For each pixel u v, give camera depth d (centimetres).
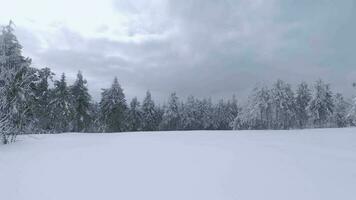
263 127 5294
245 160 977
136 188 661
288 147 1368
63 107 3875
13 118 1748
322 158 1051
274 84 4934
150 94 5934
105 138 1880
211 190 643
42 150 1270
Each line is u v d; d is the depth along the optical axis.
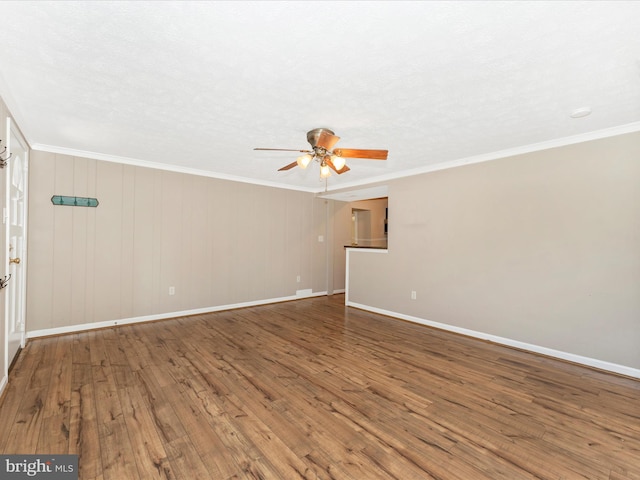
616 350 2.74
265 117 2.57
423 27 1.48
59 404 2.13
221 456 1.66
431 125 2.72
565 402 2.25
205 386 2.42
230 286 5.04
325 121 2.64
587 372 2.76
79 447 1.70
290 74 1.92
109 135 3.05
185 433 1.84
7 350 2.46
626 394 2.37
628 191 2.69
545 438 1.85
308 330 3.96
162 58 1.76
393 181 4.64
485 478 1.53
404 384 2.50
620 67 1.81
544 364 2.93
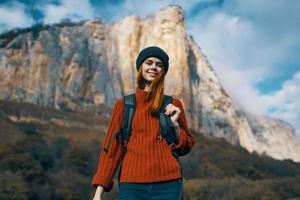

***

*TASK DIRECTIONS*
Take the listing above and restate it word for word, without its pictures.

*EXERCISE OUTPUT*
For each pixel u v, give camera depth d (centimetres).
263 127 5294
245 160 977
136 188 661
288 147 1368
63 107 3875
13 118 1748
322 158 1051
274 84 4934
150 94 5934
105 138 1880
211 190 643
42 150 1270
Each line is u v d; d is the depth along the optical axis.
616 350 2.74
265 117 2.57
423 27 1.48
59 404 2.13
221 456 1.66
431 125 2.72
565 402 2.25
205 386 2.42
230 286 5.04
325 121 2.64
587 372 2.76
79 447 1.70
290 74 1.92
109 135 3.05
185 433 1.84
7 350 2.46
626 394 2.37
628 191 2.69
545 438 1.85
308 330 3.96
162 58 1.76
393 181 4.64
485 478 1.53
404 384 2.50
620 67 1.81
544 364 2.93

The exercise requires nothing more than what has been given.